Pretrained model on BTCV doesn't reproduce the mean dice score
Hi there,
The provided model weights for BTCV (swinunetr-base) can't reproduce the same mean dice score on validation set. I only get a mean dice score around 0.16~0.2 which is far less than the given 0.8.
Basically I used the google colab codes as following:
with torch.no_grad():
dice_list_case = []
for i, batch in enumerate(val_loader):
val_inputs, val_labels = (batch["image"].cuda(), batch["label"].cuda())
# original_affine = batch['label_meta_dict']['affine'][0].numpy()
_, _, h, w, d = val_labels.shape
target_shape = (h, w, d)
# img_name = batch['image_meta_dict']['filename_or_obj'][0].split('/')[-1]
# print("Inference on case {}".format(img_name))
val_outputs = sliding_window_inference(val_inputs, (96, 96, 96), 4, model, overlap=0.5, mode="gaussian")
val_outputs = torch.softmax(val_outputs, 1).cpu().numpy()
val_outputs = np.argmax(val_outputs, axis=1).astype(np.uint8)[0]

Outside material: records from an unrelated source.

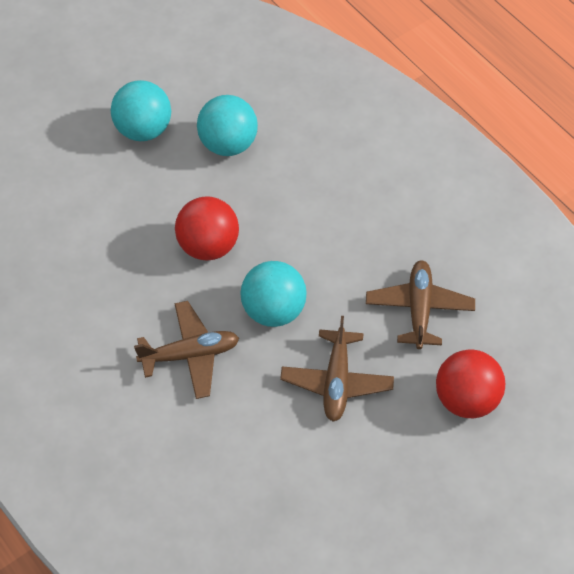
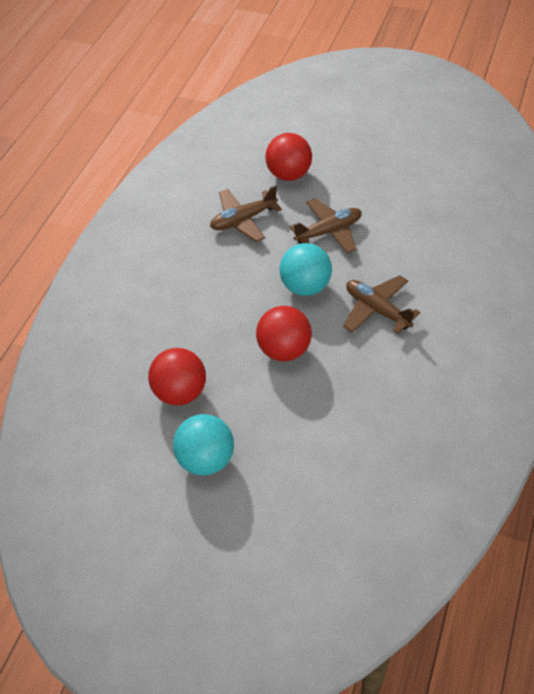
camera: 120 degrees left, 5 degrees down
turquoise ball [197,95,258,156] -> red ball [148,348,206,405]

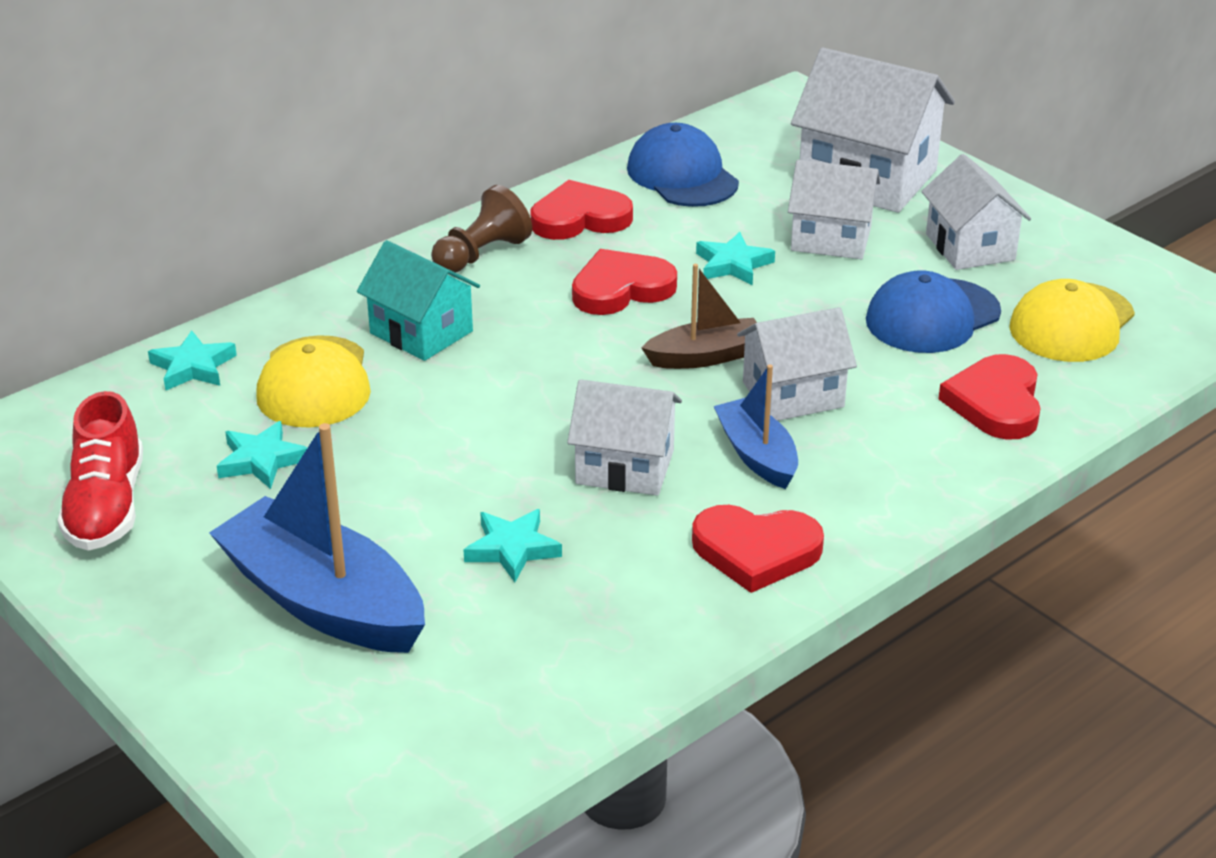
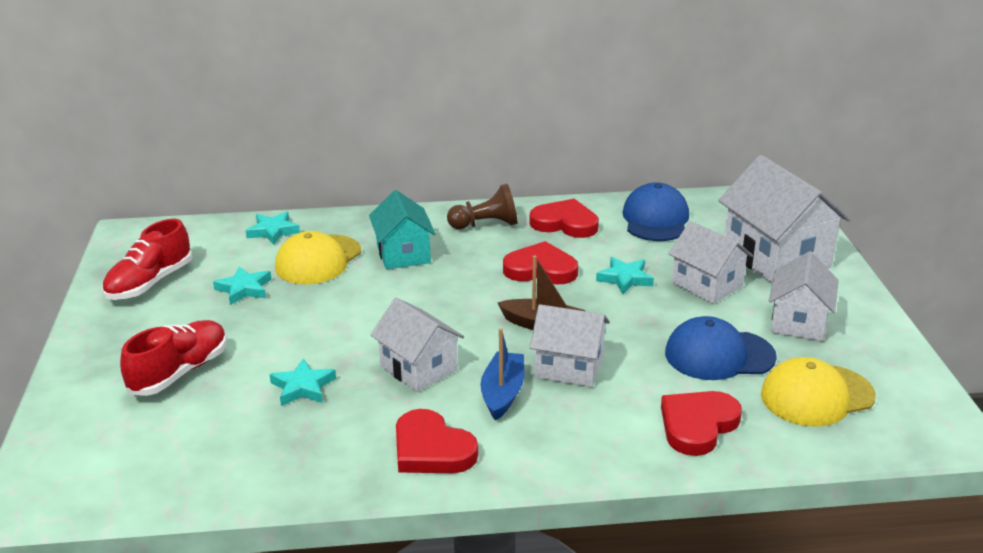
camera: 35 degrees right, 5 degrees down
blue boat [209,423,425,653] -> red shoe [120,320,227,396]

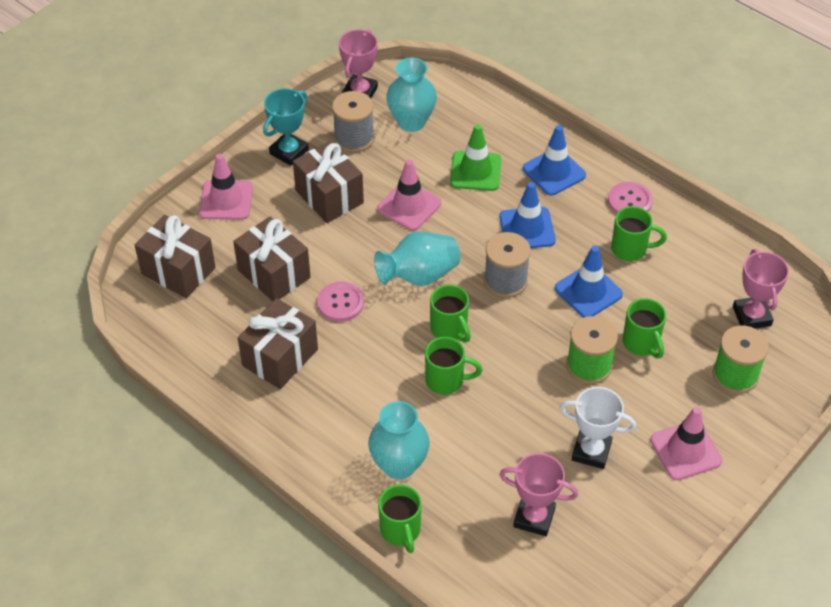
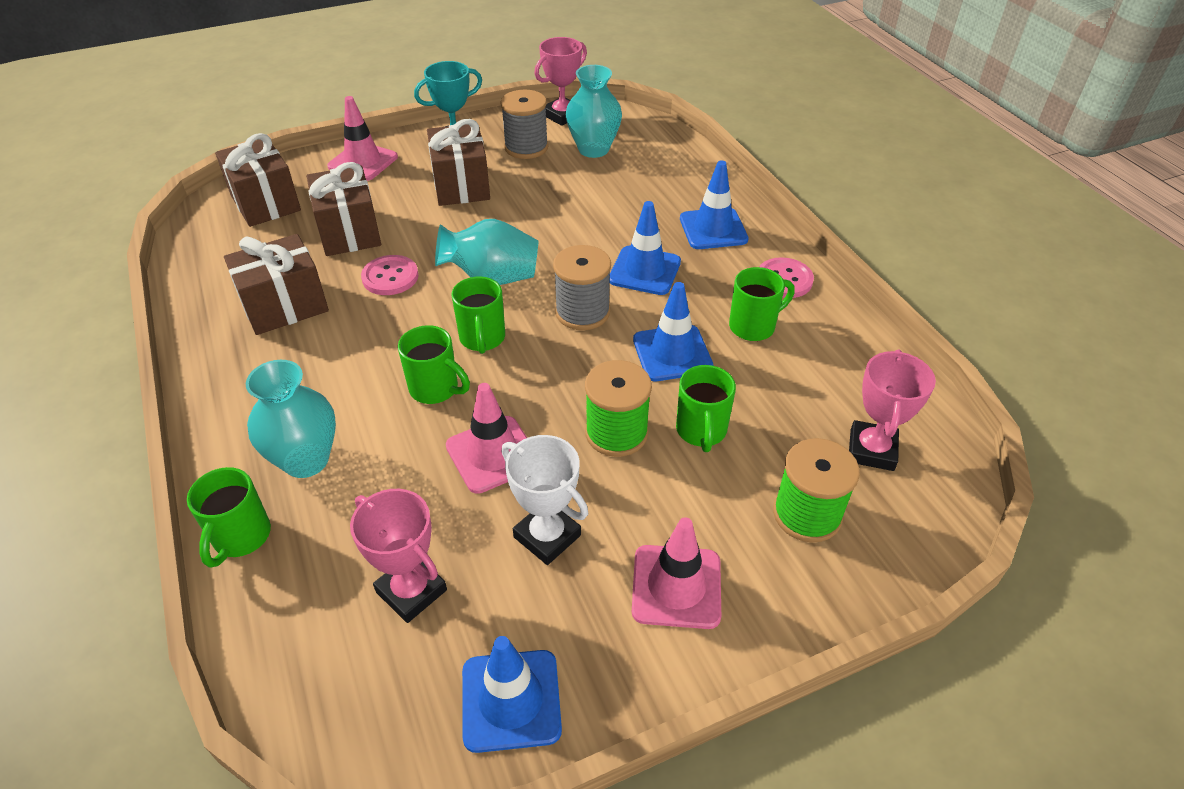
camera: 25 degrees right, 5 degrees down
pink traffic cone [377,159,441,231] -> pink traffic cone moved to [446,383,527,494]
green traffic cone [450,124,501,191] -> none
green mug [611,206,667,261] -> green mug turned 60 degrees counterclockwise [729,267,795,341]
none -> blue traffic cone [462,636,562,753]

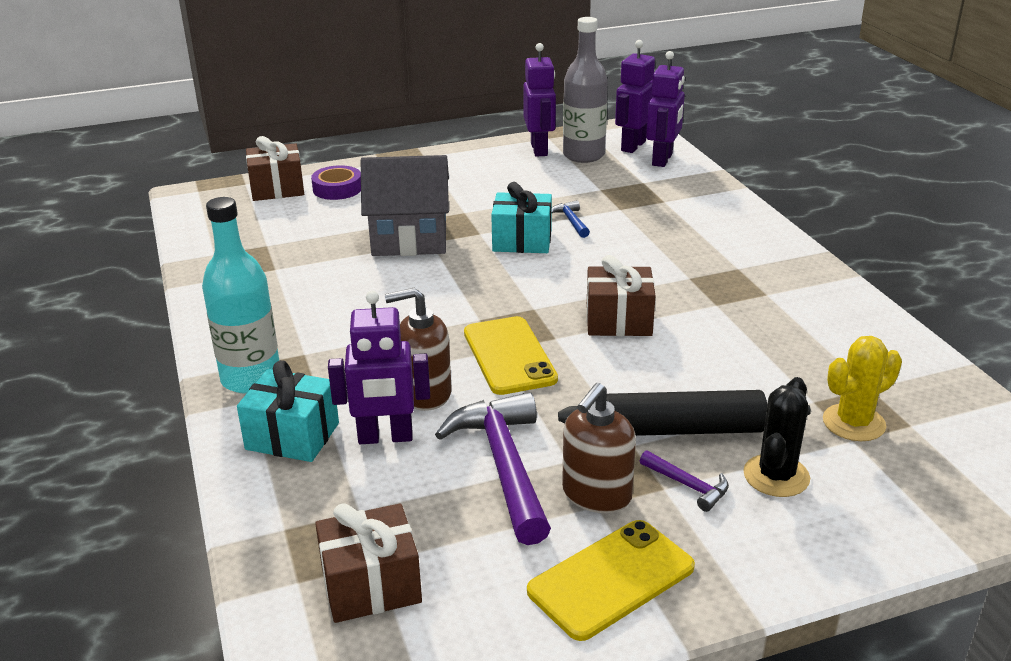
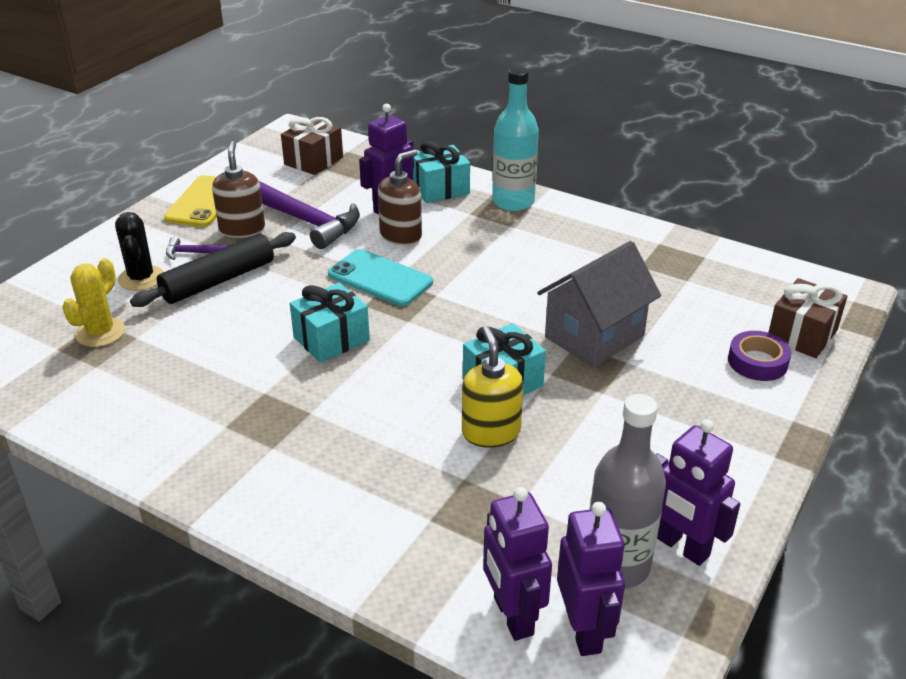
camera: 140 degrees right, 5 degrees up
yellow phone [464,316,558,395] -> turquoise phone [328,249,433,306]
blue hammer [552,200,590,238] -> yellow soap dispenser [462,326,524,448]
brown gift [586,255,656,336] -> turquoise gift [290,283,370,362]

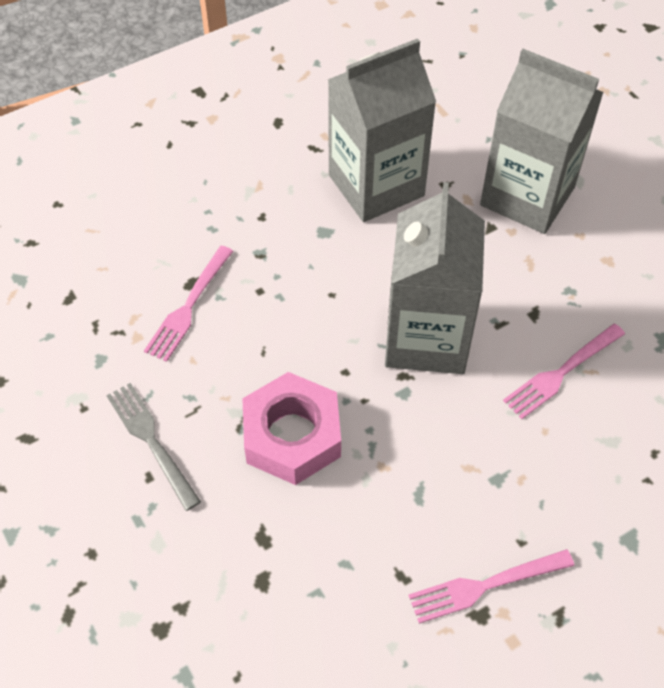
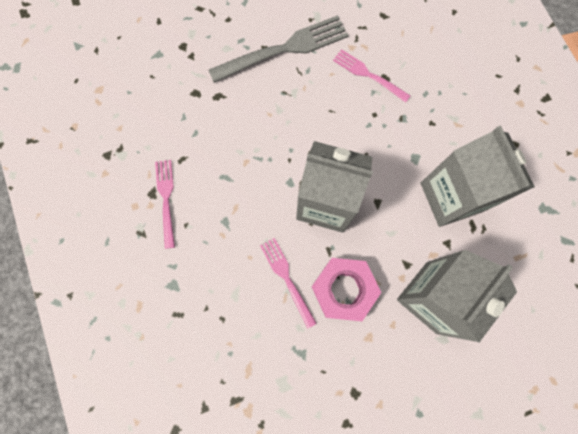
camera: 100 degrees right, 20 degrees up
grey fork [106,383,201,511] -> grey fork [209,15,349,83], size x1.72
pink nut [242,372,341,485] -> pink nut moved to [312,258,382,321]

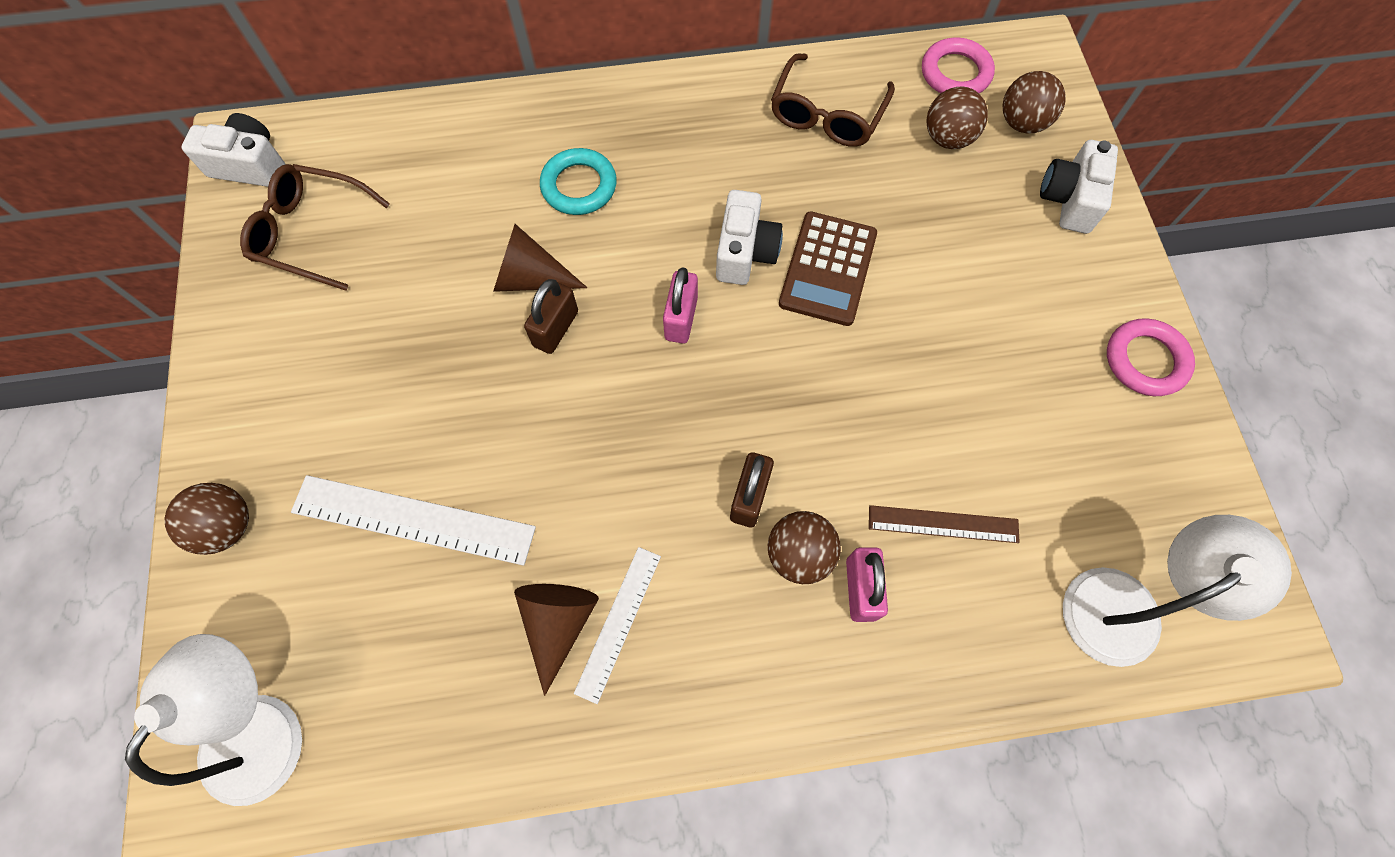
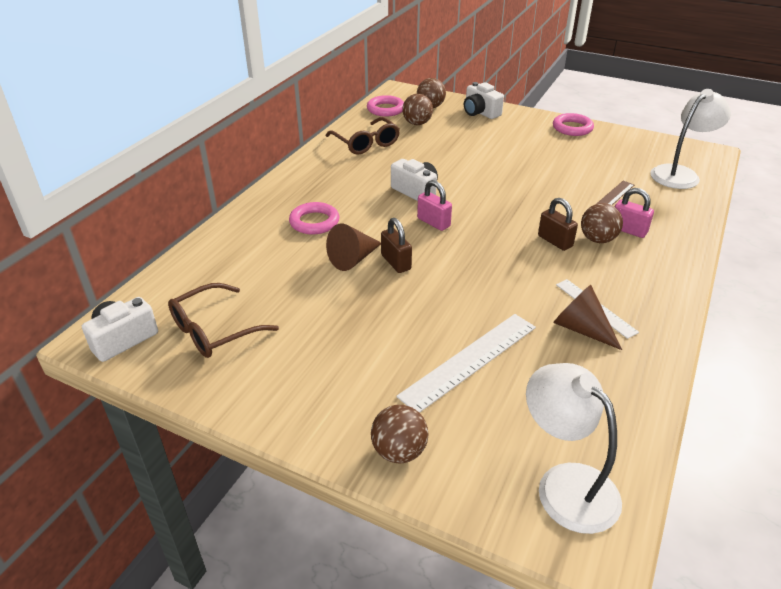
camera: 55 degrees left, 30 degrees down
turquoise ring [540,148,617,215] -> pink ring [289,202,339,234]
brown calculator [779,211,877,326] -> none
white lamp [1063,515,1292,667] -> white lamp turned 45 degrees clockwise [650,89,731,189]

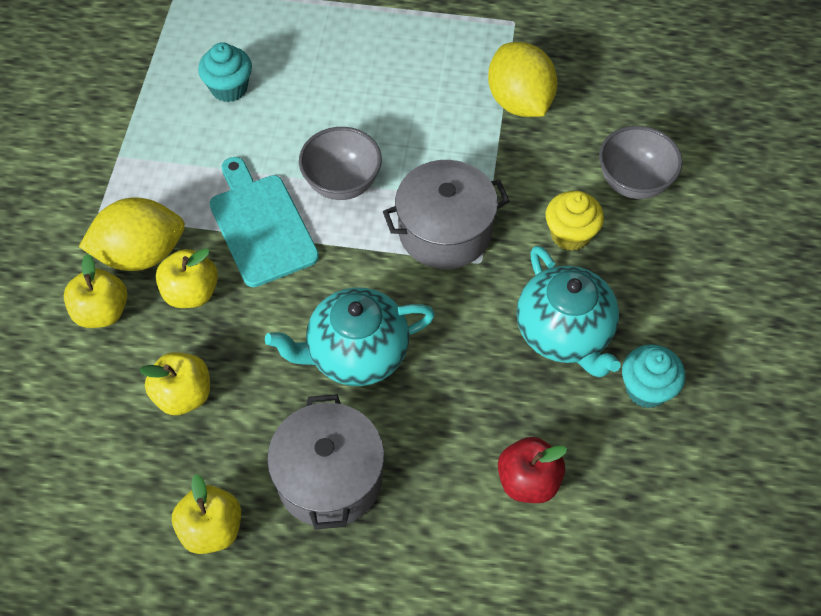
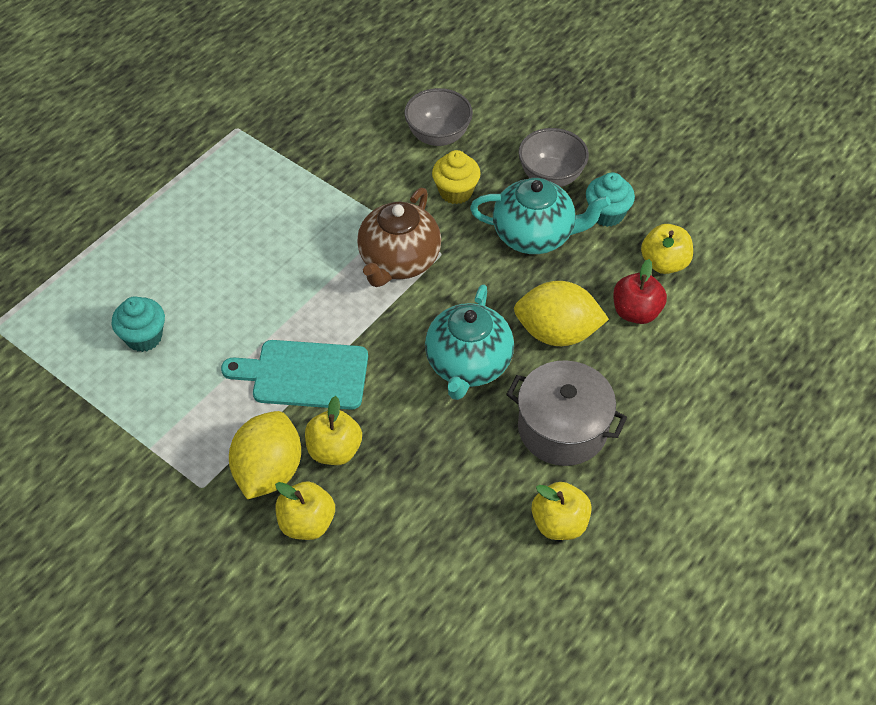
camera: 60 degrees left, 5 degrees down
yellow apple [139,352,210,415] -> yellow apple moved to [641,224,693,274]
grey bowl [299,127,382,200] -> grey bowl moved to [518,128,589,187]
grey pot [383,160,509,269] -> brown teapot [357,188,441,287]
yellow lemon [488,42,557,117] -> yellow lemon moved to [514,281,609,346]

val_labels = val_labels.cpu().numpy()[0, 0, :, :, :]
val_outputs = resample_3d(val_outputs, target_shape)
dice_list_sub = []
for i in range(1, 14):
organ_Dice = dice(val_outputs == i, val_labels == i)
dice_list_sub.append(organ_Dice)
mean_dice = np.mean(dice_list_sub)
print("Mean Organ Dice: {}".format(mean_dice))
dice_list_case.append(mean_dice)
# nib.save(nib.Nifti1Image(val_outputs.astype(np.uint8), original_affine),
# os.path.join(output_directory, img_name))
print("Overall Mean Dice: {}".format(np.mean(dice_list_case)))
The model has been loaded from the pretrained weights you provided as below and data transformation and data loader are set exactly the same as provided:
| Name | Dice (overlap=0.7) | Dice (overlap=0.5) | Feature Size | # params (M) | Self-Supervised Pre-trained | Download |
|---|---|---|---|---|---|---|
| Swin UNETR/Base | 82.25 | 81.86 | 48 | 62.1 | Yes | model |
| Swin UNETR/Small | 79.79 | 79.34 | 24 | 15.7 | No | model |
| Swin UNETR/Tiny | 72.05 | 70.35 | 12 | 4.0 | No | model |
I wonder if I actually missed anything here, I appreciate for your feedback! Thanks.
HI @ZEKAICHEN , thanks for raising the issue. We've double checked and re-run the test.py using the code. If the used code is from https://github.com/Project-MONAI/research-contributions/tree/main/SwinUNETR/BTCV and use the Swin UNETR/Base model downloaded. It should give us the Dice score as below using overlap0.5:
Inference on case img0035.nii.gz
Mean Organ Dice: 0.7715836852979835
Inference on case img0036.nii.gz
Mean Organ Dice: 0.8377579306350628
Inference on case img0037.nii.gz
Mean Organ Dice: 0.8386162560902106
Inference on case img0038.nii.gz
Mean Organ Dice: 0.7809781930534572
Inference on case img0039.nii.gz
Mean Organ Dice: 0.8375578949580794
Inference on case img0040.nii.gz
Mean Organ Dice: 0.8275152177091785
Overall Mean Dice: 0.815668196290662
Could you provide more detailed of your implementation of the testing, we can help dig deep to the problem. Thanks!